> [What to do]
(1) In the article on forex trading and gambling, what size is given for the daily forex market?
(2) From the article on forex trading and gambling, print the passage starting with "No one knows" and going on through "they are gambling.".

After working in the Forex industry for some time now, I have been met with one common question countless times. “Isn’t Forex trading just like Forex gambling”? Before I completely negate that question and explain why they are totally different, let me first explain that there is something to this question.
Is Forex Gambling?
No expert, no matter how long they have been trading and analyzing the Forex market, can tell you in full certainty what the U.S. Dollar will do today. There are many tools that can be used in order to help you make a more educated decision, but do not be fooled by so called Forex experts when they tell you they have it figured out. In fact, it is simple math. If they have a 3 trillion dollar a day market figured out, why are they not billionaires? If they really knew the key to eliminating the Forex risk, they would not be wasting their time trying to convert you into a Forex trader. Even in their trading, there is a certain element of Forex gambling.
No one knows “The Forex Secret”. You know why? Because there is no such thing. You can familiarize yourself with all the technical indicators, study fundamental analysis from dusk till dawn, and there still is some sort of a risk when trading Forex. You are still going to be met with a certain factor of Forex gambling.
A Forex trader never knows whether the trade he or she is making right now is going to be a winner, however, but has some reason to expect that over time a large number of trades will be profitable overall. This is the crucial difference between Forex trading and gambling, except for those rare Forex traders who trade randomly just to amuse themselves, accepting they are gambling.

> [Records shown]
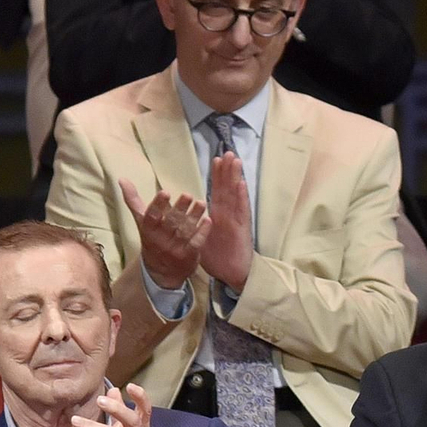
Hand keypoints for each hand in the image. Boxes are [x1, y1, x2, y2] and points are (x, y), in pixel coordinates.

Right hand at [121, 179, 209, 291]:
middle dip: (179, 208)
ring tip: (201, 203)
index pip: (152, 216)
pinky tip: (208, 220)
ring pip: (184, 231)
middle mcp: (160, 240)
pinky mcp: (189, 256)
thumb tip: (122, 179)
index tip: (165, 192)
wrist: (161, 273)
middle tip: (188, 195)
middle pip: (170, 222)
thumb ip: (133, 200)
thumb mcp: (142, 221)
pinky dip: (202, 231)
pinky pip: (196, 243)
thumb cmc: (152, 240)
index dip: (158, 204)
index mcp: (148, 229)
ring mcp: (175, 249)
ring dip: (193, 217)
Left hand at [198, 151, 253, 292]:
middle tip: (227, 152)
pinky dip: (242, 197)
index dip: (217, 176)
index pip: (217, 192)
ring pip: (236, 195)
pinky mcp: (242, 229)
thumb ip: (194, 227)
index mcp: (218, 216)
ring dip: (235, 177)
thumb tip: (183, 218)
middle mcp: (228, 215)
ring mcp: (237, 220)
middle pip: (227, 188)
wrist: (232, 275)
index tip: (215, 160)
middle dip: (227, 171)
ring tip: (235, 160)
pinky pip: (242, 211)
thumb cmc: (217, 259)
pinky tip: (242, 184)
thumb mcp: (200, 240)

> [Your responses]
(1) It is described as a 3 trillion dollar a day market.

(2)
No one knows “The Forex Secret”. You know why? Because there is no such thing. You can familiarize yourself with all the technical indicators, study fundamental analysis from dusk till dawn, and there still is some sort of a risk when trading Forex. You are still going to be met with a certain factor of Forex gambling.
A Forex trader never knows whether the trade he or she is making right now is going to be a winner, however, but has some reason to expect that over time a large number of trades will be profitable overall. This is the crucial difference between Forex trading and gambling, except for those rare Forex traders who trade randomly just to amuse themselves, accepting they are gambling.